**WHAT TO WORK ON**:
Hand back each record exactly as you find it.

(Stored data)

[Start of section]

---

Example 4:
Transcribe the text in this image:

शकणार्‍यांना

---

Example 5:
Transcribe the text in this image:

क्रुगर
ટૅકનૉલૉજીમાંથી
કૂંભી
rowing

[End of section]

**RESPONSE TO THIS TASK**:
---

Example 4:
Transcribe the text in this image:

शकणार्‍यांना

---

Example 5:
Transcribe the text in this image:

क्रुगर
ટૅકનૉલૉજીમાંથી
કૂંભી
rowing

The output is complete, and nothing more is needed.